-- Extracted material --
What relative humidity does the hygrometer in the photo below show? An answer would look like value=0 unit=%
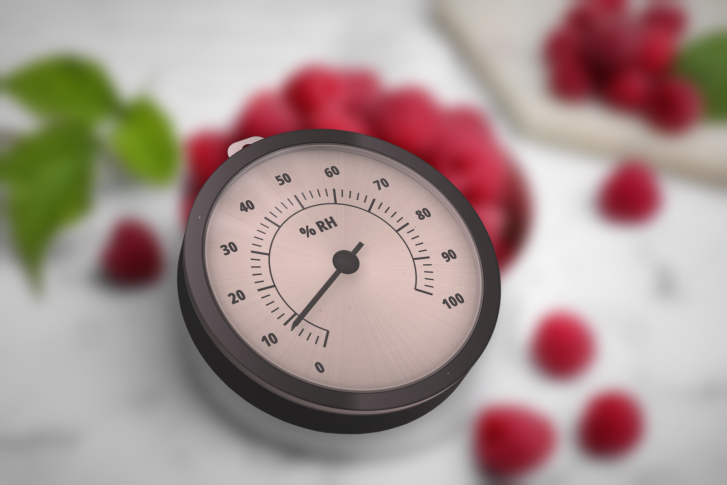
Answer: value=8 unit=%
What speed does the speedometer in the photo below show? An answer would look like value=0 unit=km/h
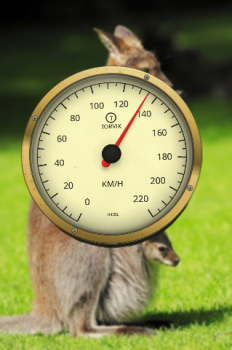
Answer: value=135 unit=km/h
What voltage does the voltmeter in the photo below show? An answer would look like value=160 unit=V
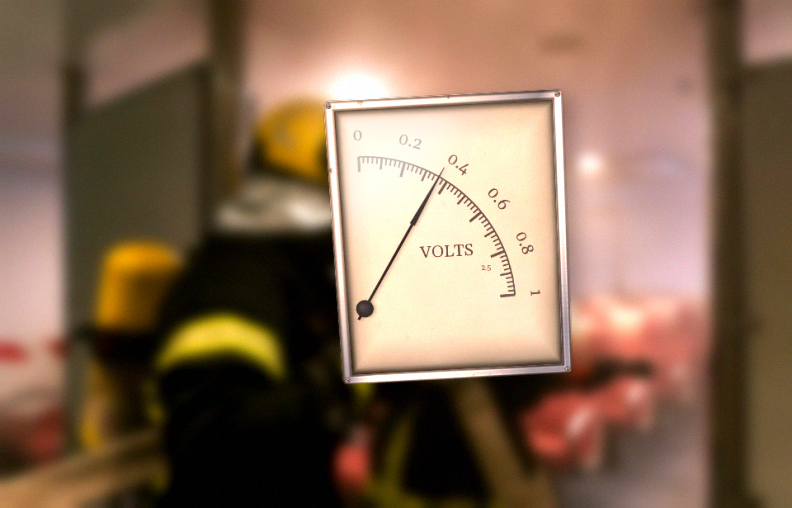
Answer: value=0.36 unit=V
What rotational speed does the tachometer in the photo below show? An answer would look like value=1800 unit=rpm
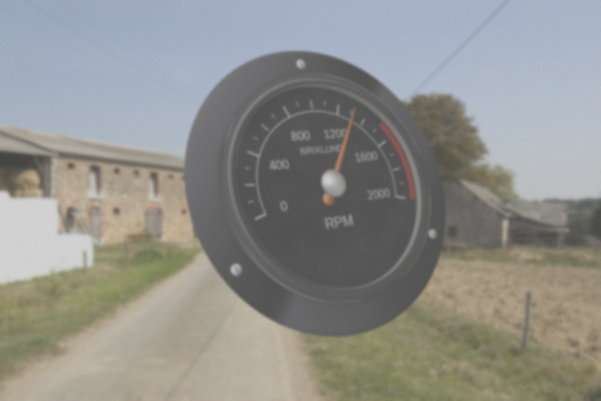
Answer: value=1300 unit=rpm
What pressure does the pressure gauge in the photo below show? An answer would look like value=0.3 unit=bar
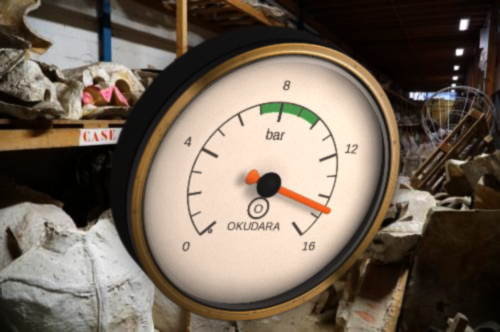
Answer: value=14.5 unit=bar
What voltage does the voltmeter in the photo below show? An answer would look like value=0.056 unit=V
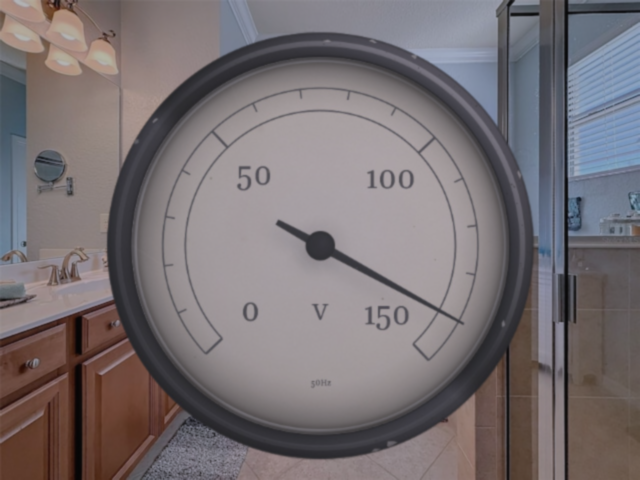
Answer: value=140 unit=V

-- Work item --
Return every one of the records above word for word, omitting the pictures.

-- Written response --
What relative humidity does the hygrometer in the photo below show? An answer would look like value=0 unit=%
Answer: value=8 unit=%
What speed does the speedometer in the photo below show? An answer would look like value=0 unit=km/h
Answer: value=135 unit=km/h
What voltage does the voltmeter in the photo below show? An answer would look like value=160 unit=V
Answer: value=0.36 unit=V
What rotational speed does the tachometer in the photo below show? An answer would look like value=1800 unit=rpm
Answer: value=1300 unit=rpm
What pressure does the pressure gauge in the photo below show? An answer would look like value=0.3 unit=bar
Answer: value=14.5 unit=bar
What voltage does the voltmeter in the photo below show? An answer would look like value=0.056 unit=V
Answer: value=140 unit=V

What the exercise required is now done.